MetaArray example implementation

In DahnJ/metaarrays, I have provided an example implementation of constructing metaarrays from Icechunk's chunk_coordinates.

See walkthrough.ipynb for a walkthrough of the API.

Integration with VirtualiZarr

The following is a discussion of features of VirtualiZarr that would be needed to support metaarray-like functionality.

Read Icechunk manifests

VirtualiZarr needs to be able to read existing icechunk manifests. The issue earth-mover/icechunk#104 tracks this.

There's also a question around performance of reading all required information for ManifestArray, especially as compared to simply reading the initialized indexes through chunk_coordinates.

Subsetting in the label space

There is discussion (#51) and an implementation in #499
of being able to slice along chunk boundaries.

I still haven't looked into this in detail. How VirtualiZarr and MetaArrays represent the indexes is arguably the greatest difference

  • VirtualiZarr indexes individual pixels in label space
  • MetaArrays index chunks in label space

It's a question of whether the limitation of slicing only along chunk boundaries can be lifted. The user should be able to simply ask for any chunks intersecting the query's area and ideally also be able to provide a polygon as a query.

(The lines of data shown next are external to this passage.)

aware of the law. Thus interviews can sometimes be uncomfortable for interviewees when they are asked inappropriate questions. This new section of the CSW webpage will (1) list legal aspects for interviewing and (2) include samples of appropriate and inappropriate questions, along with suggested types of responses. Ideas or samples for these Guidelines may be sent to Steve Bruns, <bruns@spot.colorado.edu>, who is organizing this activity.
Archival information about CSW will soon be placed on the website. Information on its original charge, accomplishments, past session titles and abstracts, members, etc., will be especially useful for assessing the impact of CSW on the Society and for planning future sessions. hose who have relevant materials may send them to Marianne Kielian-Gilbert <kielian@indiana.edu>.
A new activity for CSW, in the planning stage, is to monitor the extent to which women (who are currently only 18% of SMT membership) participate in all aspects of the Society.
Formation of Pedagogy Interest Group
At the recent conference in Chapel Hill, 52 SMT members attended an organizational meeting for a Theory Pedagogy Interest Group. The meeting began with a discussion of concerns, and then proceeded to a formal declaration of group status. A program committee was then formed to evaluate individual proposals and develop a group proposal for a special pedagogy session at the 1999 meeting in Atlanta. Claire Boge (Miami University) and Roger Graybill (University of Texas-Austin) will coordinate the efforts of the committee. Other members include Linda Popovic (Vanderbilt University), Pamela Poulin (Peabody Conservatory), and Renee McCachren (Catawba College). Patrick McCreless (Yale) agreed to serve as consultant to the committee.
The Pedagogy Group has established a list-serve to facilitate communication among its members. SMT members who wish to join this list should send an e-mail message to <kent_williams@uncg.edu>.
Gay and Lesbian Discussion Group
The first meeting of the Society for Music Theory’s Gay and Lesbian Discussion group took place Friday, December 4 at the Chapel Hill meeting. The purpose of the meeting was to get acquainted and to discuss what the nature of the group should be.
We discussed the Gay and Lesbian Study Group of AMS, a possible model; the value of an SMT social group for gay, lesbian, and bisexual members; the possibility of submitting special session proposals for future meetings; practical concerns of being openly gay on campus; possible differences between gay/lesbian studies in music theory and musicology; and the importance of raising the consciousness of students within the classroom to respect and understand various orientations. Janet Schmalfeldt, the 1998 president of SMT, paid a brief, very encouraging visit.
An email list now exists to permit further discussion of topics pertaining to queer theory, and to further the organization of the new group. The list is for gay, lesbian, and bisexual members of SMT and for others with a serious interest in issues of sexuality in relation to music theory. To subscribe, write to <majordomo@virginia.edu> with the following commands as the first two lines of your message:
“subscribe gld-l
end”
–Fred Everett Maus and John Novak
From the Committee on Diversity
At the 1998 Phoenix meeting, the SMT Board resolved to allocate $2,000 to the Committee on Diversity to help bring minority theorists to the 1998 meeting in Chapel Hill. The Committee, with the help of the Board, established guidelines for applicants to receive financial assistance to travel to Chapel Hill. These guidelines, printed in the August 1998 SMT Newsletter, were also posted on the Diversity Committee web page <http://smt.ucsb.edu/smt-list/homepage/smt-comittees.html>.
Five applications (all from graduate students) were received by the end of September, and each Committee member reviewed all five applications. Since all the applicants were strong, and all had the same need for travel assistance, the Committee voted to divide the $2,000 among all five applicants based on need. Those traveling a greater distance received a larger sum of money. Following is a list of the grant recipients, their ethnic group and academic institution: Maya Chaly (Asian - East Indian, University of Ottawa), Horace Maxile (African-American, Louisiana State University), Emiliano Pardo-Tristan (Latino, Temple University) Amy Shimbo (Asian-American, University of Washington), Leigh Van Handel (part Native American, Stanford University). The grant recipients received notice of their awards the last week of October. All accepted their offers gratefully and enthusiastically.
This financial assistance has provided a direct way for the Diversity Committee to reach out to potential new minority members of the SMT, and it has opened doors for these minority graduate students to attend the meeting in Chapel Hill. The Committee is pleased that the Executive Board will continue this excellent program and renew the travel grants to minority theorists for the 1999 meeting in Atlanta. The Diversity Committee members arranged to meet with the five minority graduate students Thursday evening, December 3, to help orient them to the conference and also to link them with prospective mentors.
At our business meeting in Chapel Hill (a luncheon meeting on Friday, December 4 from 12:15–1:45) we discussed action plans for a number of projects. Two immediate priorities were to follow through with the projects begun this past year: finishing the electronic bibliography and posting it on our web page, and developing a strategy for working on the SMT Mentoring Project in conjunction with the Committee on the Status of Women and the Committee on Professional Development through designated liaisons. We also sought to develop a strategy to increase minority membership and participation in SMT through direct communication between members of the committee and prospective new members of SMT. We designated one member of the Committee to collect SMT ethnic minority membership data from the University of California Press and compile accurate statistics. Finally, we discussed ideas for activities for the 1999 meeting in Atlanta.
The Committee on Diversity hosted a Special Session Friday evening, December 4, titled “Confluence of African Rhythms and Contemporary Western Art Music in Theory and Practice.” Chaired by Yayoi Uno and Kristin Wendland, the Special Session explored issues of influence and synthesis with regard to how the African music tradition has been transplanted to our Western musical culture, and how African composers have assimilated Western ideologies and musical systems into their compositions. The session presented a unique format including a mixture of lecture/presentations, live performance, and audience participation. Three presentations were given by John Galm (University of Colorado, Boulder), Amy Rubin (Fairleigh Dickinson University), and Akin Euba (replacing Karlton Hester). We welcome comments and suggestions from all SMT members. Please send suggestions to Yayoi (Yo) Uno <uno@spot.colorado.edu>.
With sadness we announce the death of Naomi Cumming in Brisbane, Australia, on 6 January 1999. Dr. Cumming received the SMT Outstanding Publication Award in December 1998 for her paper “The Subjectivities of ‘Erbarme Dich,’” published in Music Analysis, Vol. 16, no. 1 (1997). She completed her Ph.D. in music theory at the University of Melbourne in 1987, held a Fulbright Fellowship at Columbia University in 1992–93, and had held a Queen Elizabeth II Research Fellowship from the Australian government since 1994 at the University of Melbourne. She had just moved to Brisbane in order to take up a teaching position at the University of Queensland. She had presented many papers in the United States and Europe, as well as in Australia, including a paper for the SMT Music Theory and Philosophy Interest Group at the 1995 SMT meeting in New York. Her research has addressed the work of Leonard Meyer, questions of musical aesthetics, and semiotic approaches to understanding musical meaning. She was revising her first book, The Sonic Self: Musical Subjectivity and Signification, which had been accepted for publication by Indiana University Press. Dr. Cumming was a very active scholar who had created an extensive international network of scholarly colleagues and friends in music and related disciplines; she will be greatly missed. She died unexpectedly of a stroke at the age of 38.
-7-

Optimization: Reading a subset

In earth-mover/icechunk#401 it is argued that 100 million chunks should cover everyone's needs.

However, the number of chunks in our datasets frequently goes into billions (largest is 600B), with at most 100s of millions of initialized chunks.

This might seem excessive, but incrementally-populated arrays bring a natural push towards small chunks. This is because chunk is the smallest writable unit – otherwise we would end up with partially-initialized chunks, which would make it difficult to reason about which data has been populated.

Furthermore, for certain usecases, such as visualisation, it is preferable to have small chunks.

Monthly time-series of high-resolution multi-band data can thus easily start getting into billion of chunks.

Optimization: Requests a subset of the manifest

Reading all manifests when we only need a subset is wasteful. This would have to be a feature of Icechunk and the manifest data format.

This is perhaps not necessary in the case of chunk_coordinates, which can fetch 10s of millions of initialized chunks in seconds. It might however be necessary if we wanted to load datasets with billions+ of (mostly unitialized) chunks into the ManifestArray.

Discussion

I would love to see MetaArrays dissolve into existing FOSS tooling.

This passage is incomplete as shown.